Après plusieurs semaines de travaux, l’avenue Charles De Gaulle, l’une des principales artères de la capitale tchadienne, a été réaménagée et rouverte à la circulation. Prévue pour durer un mois, l’opération a finalement pris plus de temps. Un retard reconnu par le maire de la ville, Senoussi Abdoulaye, qui a présenté ses excuses aux habitants tout en soulignant la nécessité de « faire les choses correctement et durablement ».
Long d’un kilomètre, le tronçon présentait jusqu’alors un état dégradé : fissures, nids-de-poule et circulation pénible. Désormais recouvert d’un revêtement neuf, il offre plus de fluidité selon les usagers, qui espèrent que ce chantier servira de référence pour d’autres routes de la capitale.
Lors de la cérémonie d’ouverture, le maire a annoncé plusieurs aménagements complémentaires : la plantation d’arbres, l’installation de bacs à ordures, de mâts de drapeaux, d’un pavage partiel ainsi que la mise en place d’un éclairage solaire et de feux tricolores.

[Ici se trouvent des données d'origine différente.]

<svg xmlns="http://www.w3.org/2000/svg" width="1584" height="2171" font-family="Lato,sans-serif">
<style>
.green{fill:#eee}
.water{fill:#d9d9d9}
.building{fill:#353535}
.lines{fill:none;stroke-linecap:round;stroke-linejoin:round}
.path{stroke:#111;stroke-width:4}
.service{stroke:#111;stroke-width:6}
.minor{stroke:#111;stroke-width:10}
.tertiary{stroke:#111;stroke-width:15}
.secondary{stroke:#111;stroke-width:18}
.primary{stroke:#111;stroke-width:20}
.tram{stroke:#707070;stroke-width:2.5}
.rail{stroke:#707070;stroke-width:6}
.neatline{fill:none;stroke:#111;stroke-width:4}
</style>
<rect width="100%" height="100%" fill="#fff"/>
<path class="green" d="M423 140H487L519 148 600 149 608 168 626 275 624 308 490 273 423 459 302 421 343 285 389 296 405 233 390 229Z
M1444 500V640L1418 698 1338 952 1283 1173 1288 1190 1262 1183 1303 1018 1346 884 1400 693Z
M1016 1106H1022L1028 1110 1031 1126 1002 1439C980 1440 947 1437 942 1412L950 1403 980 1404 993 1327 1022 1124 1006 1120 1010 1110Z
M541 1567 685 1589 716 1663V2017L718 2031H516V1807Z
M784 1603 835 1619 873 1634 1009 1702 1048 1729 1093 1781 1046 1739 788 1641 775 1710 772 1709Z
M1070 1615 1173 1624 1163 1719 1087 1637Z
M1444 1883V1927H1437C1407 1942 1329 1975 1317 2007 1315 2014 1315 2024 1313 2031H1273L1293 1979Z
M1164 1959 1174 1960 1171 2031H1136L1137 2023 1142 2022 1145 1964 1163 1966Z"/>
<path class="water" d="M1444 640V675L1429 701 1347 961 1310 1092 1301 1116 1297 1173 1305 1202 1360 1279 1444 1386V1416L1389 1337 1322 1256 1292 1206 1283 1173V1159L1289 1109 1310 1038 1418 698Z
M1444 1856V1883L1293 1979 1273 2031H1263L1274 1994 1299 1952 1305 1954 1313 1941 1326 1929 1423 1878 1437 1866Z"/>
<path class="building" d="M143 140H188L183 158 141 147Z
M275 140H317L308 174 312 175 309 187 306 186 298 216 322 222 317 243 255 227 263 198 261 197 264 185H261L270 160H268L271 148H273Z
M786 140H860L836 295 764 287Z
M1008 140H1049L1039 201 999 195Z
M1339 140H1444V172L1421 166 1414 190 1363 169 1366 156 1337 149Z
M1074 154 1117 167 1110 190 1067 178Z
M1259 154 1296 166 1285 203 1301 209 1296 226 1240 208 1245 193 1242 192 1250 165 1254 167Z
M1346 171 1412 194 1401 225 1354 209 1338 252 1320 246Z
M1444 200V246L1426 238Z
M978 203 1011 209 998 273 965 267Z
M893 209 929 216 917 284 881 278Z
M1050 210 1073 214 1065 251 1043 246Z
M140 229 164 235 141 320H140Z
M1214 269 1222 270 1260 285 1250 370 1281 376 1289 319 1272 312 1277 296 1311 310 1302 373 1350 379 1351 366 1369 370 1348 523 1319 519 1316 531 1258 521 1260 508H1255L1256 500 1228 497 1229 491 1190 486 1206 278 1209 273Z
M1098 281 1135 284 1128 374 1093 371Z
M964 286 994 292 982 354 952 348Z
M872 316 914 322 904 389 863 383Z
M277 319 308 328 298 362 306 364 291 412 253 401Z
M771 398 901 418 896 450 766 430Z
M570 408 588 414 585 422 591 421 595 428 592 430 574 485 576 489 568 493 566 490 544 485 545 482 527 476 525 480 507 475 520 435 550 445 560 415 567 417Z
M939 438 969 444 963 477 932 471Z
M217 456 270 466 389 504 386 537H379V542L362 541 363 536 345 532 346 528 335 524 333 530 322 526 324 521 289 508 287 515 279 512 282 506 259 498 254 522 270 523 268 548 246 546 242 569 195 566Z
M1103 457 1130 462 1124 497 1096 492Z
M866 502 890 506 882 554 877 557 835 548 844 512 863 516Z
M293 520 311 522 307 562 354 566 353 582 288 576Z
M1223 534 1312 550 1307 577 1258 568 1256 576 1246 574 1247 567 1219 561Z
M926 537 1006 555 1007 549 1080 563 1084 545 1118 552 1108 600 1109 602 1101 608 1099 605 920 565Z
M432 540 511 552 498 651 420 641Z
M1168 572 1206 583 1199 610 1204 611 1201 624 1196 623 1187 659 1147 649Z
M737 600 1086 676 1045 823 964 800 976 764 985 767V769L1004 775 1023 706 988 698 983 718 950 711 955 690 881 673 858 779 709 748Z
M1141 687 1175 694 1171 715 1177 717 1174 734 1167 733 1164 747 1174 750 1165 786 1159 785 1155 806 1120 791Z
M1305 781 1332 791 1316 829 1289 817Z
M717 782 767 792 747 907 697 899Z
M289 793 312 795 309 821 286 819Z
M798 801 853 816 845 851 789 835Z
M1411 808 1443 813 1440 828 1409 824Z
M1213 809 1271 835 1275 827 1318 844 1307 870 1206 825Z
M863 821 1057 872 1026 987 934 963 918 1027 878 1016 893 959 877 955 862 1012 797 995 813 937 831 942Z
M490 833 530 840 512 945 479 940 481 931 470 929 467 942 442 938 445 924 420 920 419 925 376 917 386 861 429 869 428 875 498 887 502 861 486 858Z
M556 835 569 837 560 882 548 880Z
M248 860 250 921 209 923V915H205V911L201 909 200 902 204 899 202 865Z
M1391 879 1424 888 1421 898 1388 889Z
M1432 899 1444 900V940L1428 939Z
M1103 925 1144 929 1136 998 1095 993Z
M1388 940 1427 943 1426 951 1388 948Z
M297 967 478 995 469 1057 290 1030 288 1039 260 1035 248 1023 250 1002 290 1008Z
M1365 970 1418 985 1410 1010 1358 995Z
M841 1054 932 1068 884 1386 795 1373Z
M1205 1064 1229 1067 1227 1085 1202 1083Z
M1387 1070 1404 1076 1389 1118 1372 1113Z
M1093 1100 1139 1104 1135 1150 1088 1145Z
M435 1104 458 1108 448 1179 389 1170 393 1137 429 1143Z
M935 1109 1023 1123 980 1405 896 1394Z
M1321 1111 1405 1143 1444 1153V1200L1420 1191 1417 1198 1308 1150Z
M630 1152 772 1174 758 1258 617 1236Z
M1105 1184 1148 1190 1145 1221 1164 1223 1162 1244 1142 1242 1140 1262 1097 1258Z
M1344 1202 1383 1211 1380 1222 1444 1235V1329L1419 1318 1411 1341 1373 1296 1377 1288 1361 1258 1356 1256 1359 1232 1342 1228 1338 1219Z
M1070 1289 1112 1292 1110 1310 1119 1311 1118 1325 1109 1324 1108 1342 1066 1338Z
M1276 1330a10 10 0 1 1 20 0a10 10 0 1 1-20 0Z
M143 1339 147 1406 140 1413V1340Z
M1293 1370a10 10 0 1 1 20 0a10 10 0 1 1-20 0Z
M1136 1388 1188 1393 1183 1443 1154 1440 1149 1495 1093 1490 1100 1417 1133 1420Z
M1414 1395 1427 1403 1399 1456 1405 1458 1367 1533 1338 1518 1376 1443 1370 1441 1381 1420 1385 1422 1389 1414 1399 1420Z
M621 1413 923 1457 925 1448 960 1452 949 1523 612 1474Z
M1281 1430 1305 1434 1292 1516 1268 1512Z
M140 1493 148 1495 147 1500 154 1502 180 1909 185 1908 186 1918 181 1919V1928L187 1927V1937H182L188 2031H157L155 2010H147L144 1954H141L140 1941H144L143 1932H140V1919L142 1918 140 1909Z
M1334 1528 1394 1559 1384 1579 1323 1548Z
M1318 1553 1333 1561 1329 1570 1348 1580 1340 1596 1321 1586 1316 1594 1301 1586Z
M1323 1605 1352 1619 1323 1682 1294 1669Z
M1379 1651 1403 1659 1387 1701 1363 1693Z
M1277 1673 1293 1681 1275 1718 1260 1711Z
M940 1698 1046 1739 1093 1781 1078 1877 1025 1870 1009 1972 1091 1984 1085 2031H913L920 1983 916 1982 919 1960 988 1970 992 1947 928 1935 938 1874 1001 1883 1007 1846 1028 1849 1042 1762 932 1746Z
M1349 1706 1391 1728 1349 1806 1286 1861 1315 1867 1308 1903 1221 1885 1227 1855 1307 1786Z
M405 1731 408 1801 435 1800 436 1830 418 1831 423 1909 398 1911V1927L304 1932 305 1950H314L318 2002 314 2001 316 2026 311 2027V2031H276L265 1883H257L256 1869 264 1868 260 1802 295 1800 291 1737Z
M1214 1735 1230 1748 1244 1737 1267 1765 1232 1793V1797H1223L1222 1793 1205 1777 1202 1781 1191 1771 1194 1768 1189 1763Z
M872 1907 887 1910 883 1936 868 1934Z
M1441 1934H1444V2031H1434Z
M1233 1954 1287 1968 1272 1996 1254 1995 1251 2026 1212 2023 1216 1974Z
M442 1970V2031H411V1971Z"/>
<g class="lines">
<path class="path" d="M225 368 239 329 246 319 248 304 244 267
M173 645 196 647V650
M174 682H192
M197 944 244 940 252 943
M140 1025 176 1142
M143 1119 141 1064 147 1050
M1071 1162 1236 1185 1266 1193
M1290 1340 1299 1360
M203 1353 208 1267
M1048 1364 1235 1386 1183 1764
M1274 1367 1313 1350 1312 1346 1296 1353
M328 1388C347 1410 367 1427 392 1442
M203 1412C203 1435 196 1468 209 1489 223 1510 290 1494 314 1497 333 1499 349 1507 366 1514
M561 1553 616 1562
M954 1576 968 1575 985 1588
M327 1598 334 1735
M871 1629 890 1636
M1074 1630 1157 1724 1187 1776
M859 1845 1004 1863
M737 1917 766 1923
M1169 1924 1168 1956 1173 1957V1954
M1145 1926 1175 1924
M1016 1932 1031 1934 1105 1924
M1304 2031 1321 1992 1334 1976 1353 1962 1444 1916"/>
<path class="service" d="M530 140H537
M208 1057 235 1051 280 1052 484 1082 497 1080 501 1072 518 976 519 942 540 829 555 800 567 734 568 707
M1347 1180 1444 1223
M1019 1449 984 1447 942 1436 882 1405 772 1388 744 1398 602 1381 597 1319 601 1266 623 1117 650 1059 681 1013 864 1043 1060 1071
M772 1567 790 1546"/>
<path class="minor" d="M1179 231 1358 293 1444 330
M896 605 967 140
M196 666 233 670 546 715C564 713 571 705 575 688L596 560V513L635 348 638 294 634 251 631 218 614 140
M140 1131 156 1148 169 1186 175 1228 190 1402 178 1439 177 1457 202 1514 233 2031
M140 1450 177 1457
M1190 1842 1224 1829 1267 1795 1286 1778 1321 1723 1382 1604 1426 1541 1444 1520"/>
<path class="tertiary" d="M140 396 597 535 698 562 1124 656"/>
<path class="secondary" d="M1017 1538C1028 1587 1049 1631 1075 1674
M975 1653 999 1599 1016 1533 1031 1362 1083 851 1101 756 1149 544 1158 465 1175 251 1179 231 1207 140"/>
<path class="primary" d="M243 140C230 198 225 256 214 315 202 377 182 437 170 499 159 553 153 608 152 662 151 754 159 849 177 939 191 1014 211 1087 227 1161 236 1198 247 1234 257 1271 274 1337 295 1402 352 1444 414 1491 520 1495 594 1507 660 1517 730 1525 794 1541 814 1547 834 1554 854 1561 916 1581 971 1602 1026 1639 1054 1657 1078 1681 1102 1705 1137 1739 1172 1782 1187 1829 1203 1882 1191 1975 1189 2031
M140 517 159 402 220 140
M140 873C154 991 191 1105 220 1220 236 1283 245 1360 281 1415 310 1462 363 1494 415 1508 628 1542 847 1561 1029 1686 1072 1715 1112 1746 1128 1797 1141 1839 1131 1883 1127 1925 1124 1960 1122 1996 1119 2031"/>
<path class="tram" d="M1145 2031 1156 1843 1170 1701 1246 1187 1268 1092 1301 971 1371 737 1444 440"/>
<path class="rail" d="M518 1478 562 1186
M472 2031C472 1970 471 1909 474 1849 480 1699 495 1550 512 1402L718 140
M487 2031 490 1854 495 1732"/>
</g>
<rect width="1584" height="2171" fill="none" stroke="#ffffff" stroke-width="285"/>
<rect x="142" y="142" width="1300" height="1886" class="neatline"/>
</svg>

Ces mesures visent, selon lui, à améliorer la sécurité, l’esthétique et la propreté de l’avenue.
Toutefois, la situation reste contrastée sur d’autres axes majeurs de N’Djamena, où les travaux avancent lentement, notamment en raison de la saison des pluies et de contraintes logistiques. Conséquence : de nombreux automobilistes continuent de se rabattre sur des voies secondaires, souvent impraticables en cette période.
La réhabilitation de l’avenue Charles De Gaulle apparaît ainsi comme un projet symbolique, mais les attentes de la population vont au-delà : disposer de routes entretenues, réalisées dans les délais et adaptées aux besoins croissants de la capitale.